Transformational leadership is characterised by leaders who are often seen as charismatic, and inspire team members to go over and above the basic requirements of their job. They take time to emotionally engage their team members and often act as role models, providing a clear vision and ensuring that each team member is valued and has sufficient stimulation. There is a huge amount of research that has looked at this type of leadership, and its effects are well documented. 

In this study, the researchers thought that the way transformational leaders behave, and how they lead their teams could enhance the in-depth processing of skills and experience that diverse teams possess which would lead to better task-related outcomes, and additionally they suggested that these leaders could reduce problematic team processes such as a lower sense of collective identity which can lead to an increase in team conflicts, as well as hinder task-related outcomes.

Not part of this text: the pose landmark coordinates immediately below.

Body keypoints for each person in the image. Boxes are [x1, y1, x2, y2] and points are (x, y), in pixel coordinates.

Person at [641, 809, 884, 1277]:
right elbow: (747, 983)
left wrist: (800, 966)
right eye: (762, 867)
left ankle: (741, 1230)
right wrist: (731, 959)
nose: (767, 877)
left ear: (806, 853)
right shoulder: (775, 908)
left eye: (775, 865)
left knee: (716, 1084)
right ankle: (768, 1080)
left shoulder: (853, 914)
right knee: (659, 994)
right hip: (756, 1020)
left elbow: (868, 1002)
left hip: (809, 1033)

In order to do this they looked at 62 research and development teams in multinational pharmaceutical companies in Germany. They collected measures of diversity, team performance, and team leaders. With respect to diversity, they examined age, nationality and educational diversity. They also looked at the extent to which teams exchanged and used in-depth processing of task-relevant information, as well as the strength of each team’s collective identity.

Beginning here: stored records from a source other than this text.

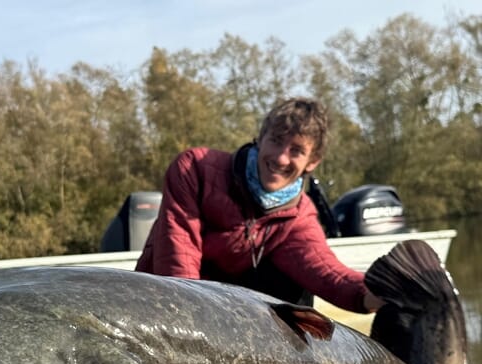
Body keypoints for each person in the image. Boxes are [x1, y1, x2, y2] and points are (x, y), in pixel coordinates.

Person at [135, 97, 382, 313]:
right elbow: (179, 258)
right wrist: (189, 323)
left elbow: (327, 273)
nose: (281, 157)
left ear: (312, 162)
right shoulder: (195, 169)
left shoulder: (297, 217)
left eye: (296, 150)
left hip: (231, 316)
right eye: (276, 140)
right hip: (170, 304)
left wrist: (373, 295)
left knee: (297, 291)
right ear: (260, 138)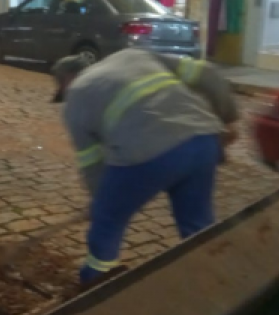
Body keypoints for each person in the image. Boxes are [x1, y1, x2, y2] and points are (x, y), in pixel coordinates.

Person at [52, 49, 238, 285]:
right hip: (202, 141)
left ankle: (95, 283)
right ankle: (211, 280)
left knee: (107, 223)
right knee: (197, 224)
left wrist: (99, 202)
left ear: (66, 80)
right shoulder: (133, 55)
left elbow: (92, 164)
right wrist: (230, 119)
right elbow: (208, 74)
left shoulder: (76, 97)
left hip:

Overall, they found that diverse teams with transformational leaders had better task-related performance outcomes than those teams without transformational leaders. Indeed, diversity of education and nationality both related to positive team performance – but only when working alongside a transformational leader. When the leader did not display transformational leadership behaviours, education and nationality had no relationship with performance. A greater range in the age of team members did not have any effect on team outcomes when the team was led transformationally, but when transformational leadership was low a greater range of ages was often associated with lower team performance.  In addition to these findings, the researchers were able to show that the way team leaders were able to improve performance was by increasing the exchange and in-depth processing of knowledge and skills throughout the team, as well as enhancing the team’s collective identity. When a team is diverse, they naturally have a greater wealth of experience and skills, and transformational leaders are better at being able to utilise this for the benefit of both the team, and team performance.

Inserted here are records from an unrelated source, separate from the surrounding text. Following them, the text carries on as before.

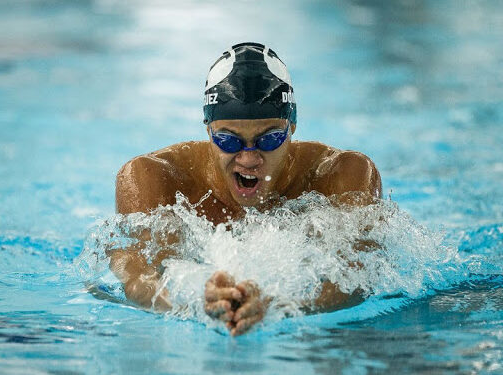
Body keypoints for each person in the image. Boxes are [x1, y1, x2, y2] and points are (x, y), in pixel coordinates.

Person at [108, 42, 382, 336]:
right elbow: (136, 278)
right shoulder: (152, 177)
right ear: (208, 130)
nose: (249, 158)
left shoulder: (342, 174)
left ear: (292, 127)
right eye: (229, 140)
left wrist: (281, 304)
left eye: (269, 139)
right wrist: (192, 301)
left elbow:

These results are important as organisations increasingly have diverse workforces. By understanding the way that leaders can access the greater wealth of knowledge possessed by diverse teams, organisations can train their leaders how to communicate, empathise, and inspire their teams to achieve greater outcomes, as well as improve team morale. 

Practical Takeaways

  • Research on the effects of diversity on team outcomes is inconclusive.
  • Transformational leadership is key for harnessing diversity for effectiveness in teams. 
  • Diverse teams that have transformational leaders are more likely make greater use of their expertise, skills and knowledge and learn from each other facilitating team performance.  
  • Transformational leaders: 
    • Inspire team members to go over and above the basic requirements of their job. 
    • Take time to emotionally engage their team members
    • Act as role models
    • Provide a clear vision and ensuring that each team member is valued and has sufficient stimulation. 

References

Kearney, E., & Gebert, D. (2009). Managing diversity and enhancing team outcomes: The promise of transformational leadership.
 Journal of Applied Psychology, 94(1), 77-89.

Further Reading

Greer, L. L., Homan, A. C., De Hoogh, A. H., & Den Hartog, D. N. (2012). Tainted visions: The effect of visionary leader behaviors and leader categorization tendencies on the financial performance of ethnically diverse teams.
 Journal of Applied Psychology, 97(1), 203-213.

Nishii, L. H., & Mayer, D. M. (2009). Do inclusive leaders help to reduce turnover in diverse groups? The moderating role of leader–member exchange in the diversity to turnover relationship.
Journal of Applied Psychology, 94(6), 1412-1426.